PROBLEM TO SOLVE: In the data below, one line contains "Starting from the" and a later one contains "Markus Krötzsch, 3rd". Print both, with every line between them, exactly and alone.

DATA EXTRACTS:
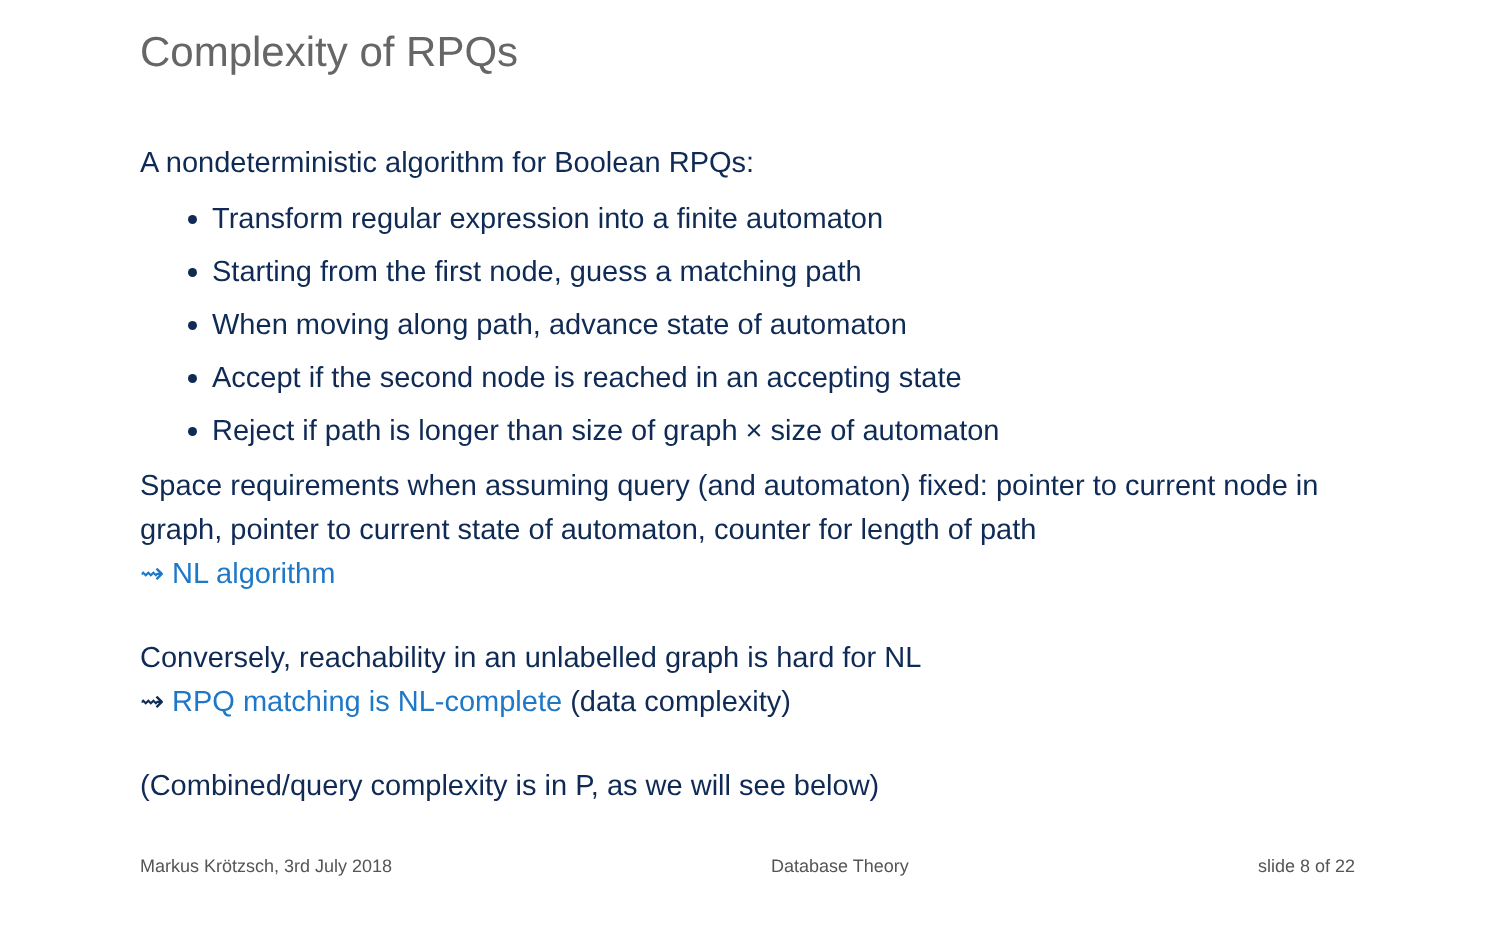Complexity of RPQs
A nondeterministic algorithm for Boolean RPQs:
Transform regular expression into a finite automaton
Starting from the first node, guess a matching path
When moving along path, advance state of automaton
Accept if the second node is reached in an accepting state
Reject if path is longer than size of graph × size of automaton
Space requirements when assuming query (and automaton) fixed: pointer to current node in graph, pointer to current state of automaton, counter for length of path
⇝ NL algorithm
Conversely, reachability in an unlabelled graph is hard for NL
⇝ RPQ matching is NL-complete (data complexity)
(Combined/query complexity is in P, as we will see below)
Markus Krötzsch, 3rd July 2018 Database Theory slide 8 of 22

...

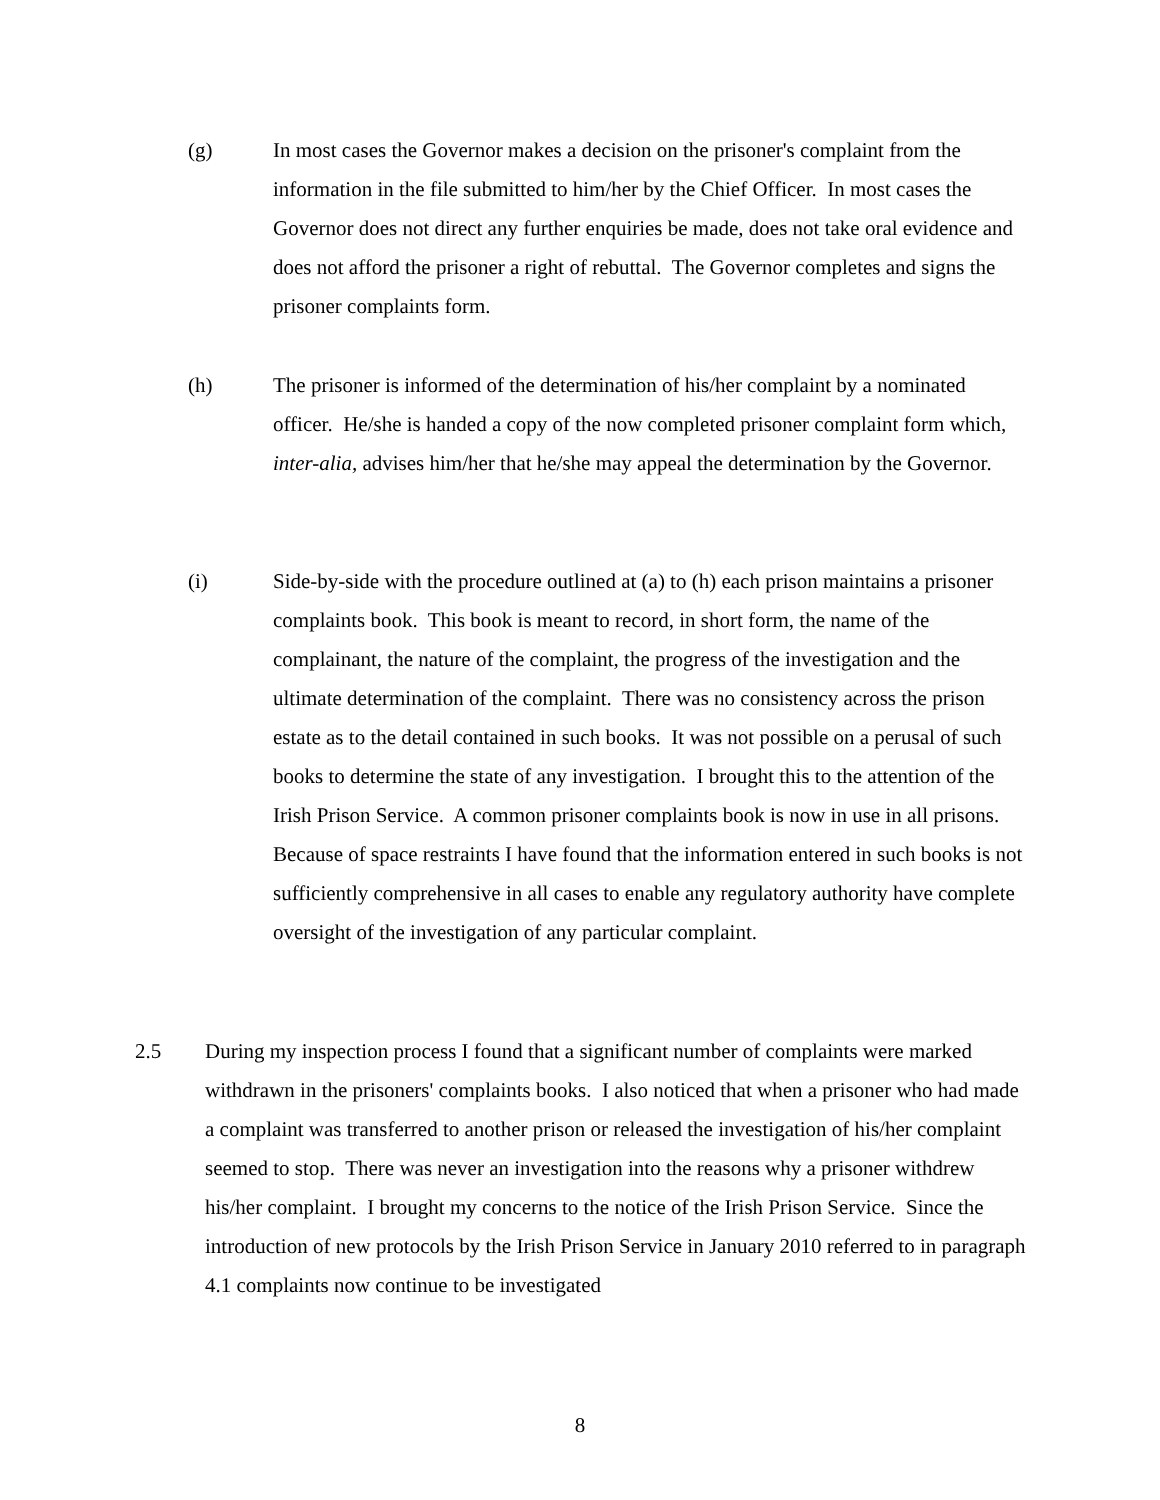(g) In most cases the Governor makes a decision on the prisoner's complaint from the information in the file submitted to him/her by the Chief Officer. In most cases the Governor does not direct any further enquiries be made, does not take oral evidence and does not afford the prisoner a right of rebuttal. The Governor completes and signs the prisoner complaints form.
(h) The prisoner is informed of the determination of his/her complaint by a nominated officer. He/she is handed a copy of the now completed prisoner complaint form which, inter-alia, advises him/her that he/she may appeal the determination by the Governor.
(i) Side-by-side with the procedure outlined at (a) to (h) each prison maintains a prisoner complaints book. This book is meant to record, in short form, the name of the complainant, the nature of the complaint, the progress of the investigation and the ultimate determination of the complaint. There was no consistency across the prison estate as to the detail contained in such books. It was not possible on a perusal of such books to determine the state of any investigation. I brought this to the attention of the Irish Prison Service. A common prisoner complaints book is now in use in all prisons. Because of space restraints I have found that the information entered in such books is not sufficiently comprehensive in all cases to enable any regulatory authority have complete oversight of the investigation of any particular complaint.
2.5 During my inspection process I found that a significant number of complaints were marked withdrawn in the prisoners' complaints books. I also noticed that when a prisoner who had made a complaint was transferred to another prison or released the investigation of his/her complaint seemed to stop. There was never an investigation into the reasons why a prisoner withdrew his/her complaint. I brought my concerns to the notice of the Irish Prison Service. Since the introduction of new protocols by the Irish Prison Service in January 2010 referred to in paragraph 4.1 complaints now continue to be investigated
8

YOUR SOLUTION:
Starting from the first node, guess a matching path
When moving along path, advance state of automaton
Accept if the second node is reached in an accepting state
Reject if path is longer than size of graph × size of automaton
Space requirements when assuming query (and automaton) fixed: pointer to current node in graph, pointer to current state of automaton, counter for length of path
⇝ NL algorithm
Conversely, reachability in an unlabelled graph is hard for NL
⇝ RPQ matching is NL-complete (data complexity)
(Combined/query complexity is in P, as we will see below)
Markus Krötzsch, 3rd July 2018 Database Theory slide 8 of 22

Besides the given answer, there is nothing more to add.